Saved entries
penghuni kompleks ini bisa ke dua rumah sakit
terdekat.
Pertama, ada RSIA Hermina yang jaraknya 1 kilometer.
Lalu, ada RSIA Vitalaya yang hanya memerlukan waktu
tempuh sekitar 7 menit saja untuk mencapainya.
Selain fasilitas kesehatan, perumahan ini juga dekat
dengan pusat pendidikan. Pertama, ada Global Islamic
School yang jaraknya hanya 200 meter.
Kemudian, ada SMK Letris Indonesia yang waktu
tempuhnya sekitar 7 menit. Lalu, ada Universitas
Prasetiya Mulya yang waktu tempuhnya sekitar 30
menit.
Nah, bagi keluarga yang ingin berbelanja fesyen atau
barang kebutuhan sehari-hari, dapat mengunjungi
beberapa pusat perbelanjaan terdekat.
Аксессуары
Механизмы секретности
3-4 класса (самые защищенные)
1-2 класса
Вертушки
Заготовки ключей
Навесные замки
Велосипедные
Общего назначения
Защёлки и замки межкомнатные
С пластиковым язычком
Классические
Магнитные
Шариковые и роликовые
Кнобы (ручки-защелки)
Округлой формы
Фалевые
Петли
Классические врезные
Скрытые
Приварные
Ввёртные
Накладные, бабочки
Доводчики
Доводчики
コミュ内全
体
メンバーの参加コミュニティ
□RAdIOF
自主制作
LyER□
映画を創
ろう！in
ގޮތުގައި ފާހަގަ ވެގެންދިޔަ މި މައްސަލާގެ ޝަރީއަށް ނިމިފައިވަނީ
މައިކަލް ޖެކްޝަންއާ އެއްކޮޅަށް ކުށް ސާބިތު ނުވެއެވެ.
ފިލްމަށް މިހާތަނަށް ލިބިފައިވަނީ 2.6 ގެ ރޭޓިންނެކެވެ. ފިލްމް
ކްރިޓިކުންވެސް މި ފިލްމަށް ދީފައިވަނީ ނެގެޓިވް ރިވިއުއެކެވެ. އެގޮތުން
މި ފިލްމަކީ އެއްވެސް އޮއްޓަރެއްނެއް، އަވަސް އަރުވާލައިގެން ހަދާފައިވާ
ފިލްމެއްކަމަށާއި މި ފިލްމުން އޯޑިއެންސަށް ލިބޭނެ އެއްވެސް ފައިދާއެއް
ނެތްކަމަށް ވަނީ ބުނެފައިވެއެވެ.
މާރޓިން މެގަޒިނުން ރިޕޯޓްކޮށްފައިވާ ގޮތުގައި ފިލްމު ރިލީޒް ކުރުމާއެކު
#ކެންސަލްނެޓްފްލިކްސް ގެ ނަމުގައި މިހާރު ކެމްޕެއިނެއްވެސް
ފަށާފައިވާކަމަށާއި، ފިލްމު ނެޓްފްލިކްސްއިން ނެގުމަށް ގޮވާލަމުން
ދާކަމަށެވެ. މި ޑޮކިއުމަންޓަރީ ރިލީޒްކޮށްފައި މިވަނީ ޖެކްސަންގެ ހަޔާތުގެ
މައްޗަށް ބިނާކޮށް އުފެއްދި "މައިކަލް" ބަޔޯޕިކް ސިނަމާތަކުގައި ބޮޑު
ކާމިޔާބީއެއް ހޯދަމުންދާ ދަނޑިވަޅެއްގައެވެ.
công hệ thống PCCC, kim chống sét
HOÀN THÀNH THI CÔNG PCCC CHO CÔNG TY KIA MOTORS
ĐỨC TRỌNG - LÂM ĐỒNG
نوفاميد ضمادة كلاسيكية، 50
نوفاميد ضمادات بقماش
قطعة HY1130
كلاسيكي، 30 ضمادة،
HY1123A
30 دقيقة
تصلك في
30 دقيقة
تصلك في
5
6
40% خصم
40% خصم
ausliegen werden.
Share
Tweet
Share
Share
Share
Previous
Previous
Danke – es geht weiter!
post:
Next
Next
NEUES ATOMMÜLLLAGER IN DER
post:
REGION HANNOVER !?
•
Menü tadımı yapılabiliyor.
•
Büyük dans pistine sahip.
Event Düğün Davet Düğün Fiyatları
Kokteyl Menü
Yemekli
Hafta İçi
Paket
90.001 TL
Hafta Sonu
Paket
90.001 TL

# [EXERCISE DESCRIPTION]
Would you copy every line of the entries that includes the word "hanya"?

# [OUTPUT OF THE EXERCISE]
Lalu, ada RSIA Vitalaya yang hanya memerlukan waktu
School yang jaraknya hanya 200 meter.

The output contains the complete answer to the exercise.